Source material:
Start of Block
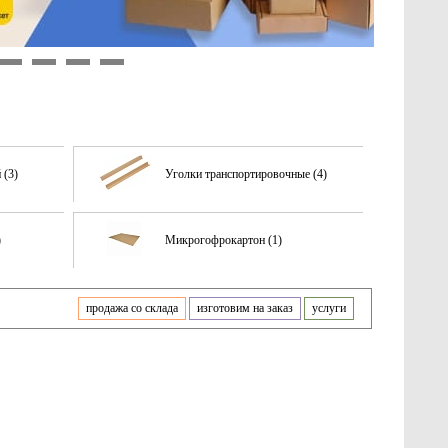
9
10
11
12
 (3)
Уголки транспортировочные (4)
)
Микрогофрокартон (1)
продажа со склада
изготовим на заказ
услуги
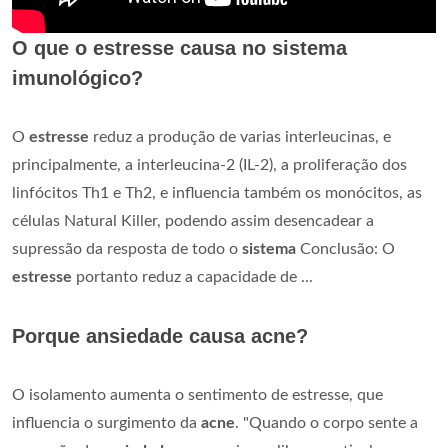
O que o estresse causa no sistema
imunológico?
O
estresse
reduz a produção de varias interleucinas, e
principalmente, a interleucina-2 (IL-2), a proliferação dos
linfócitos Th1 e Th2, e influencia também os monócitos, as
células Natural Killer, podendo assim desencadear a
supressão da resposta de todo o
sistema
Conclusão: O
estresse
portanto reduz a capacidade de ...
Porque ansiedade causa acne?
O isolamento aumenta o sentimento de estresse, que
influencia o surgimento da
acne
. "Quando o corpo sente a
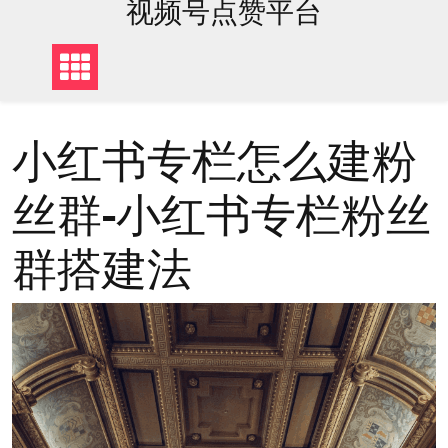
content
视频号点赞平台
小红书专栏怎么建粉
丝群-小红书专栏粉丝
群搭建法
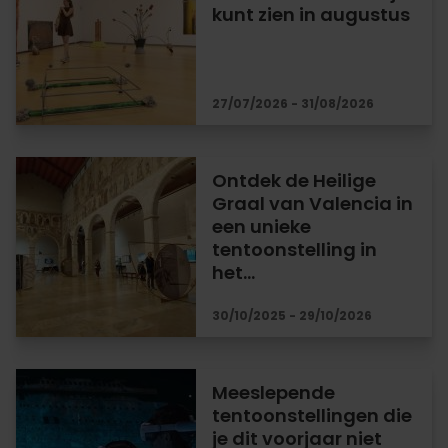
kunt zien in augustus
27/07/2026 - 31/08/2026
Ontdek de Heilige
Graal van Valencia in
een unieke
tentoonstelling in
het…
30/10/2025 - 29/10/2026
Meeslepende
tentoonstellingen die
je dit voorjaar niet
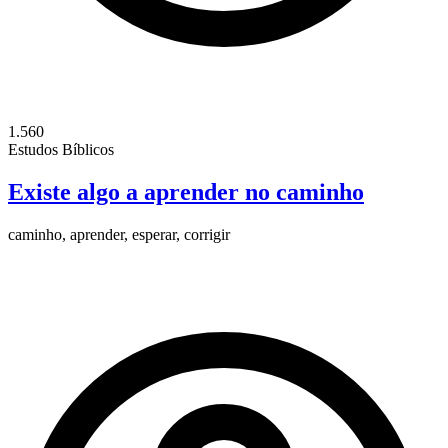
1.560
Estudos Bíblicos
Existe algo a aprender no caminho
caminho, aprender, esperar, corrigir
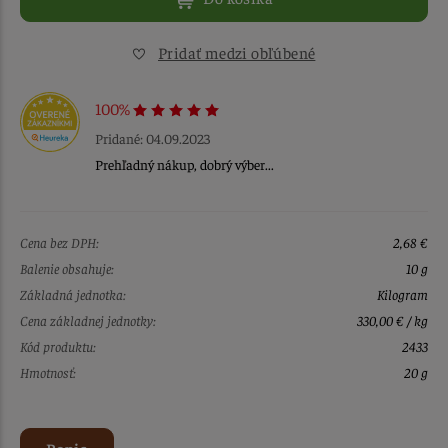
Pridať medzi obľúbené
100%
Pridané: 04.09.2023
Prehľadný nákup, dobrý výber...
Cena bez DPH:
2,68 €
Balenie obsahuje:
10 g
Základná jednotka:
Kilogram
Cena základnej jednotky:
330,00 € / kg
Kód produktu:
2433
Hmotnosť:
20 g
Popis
End of Block
Directive: If a line of the data above contains "Cena", copy it out.

Solution to this task:
Cena bez DPH:
Cena základnej jednotky:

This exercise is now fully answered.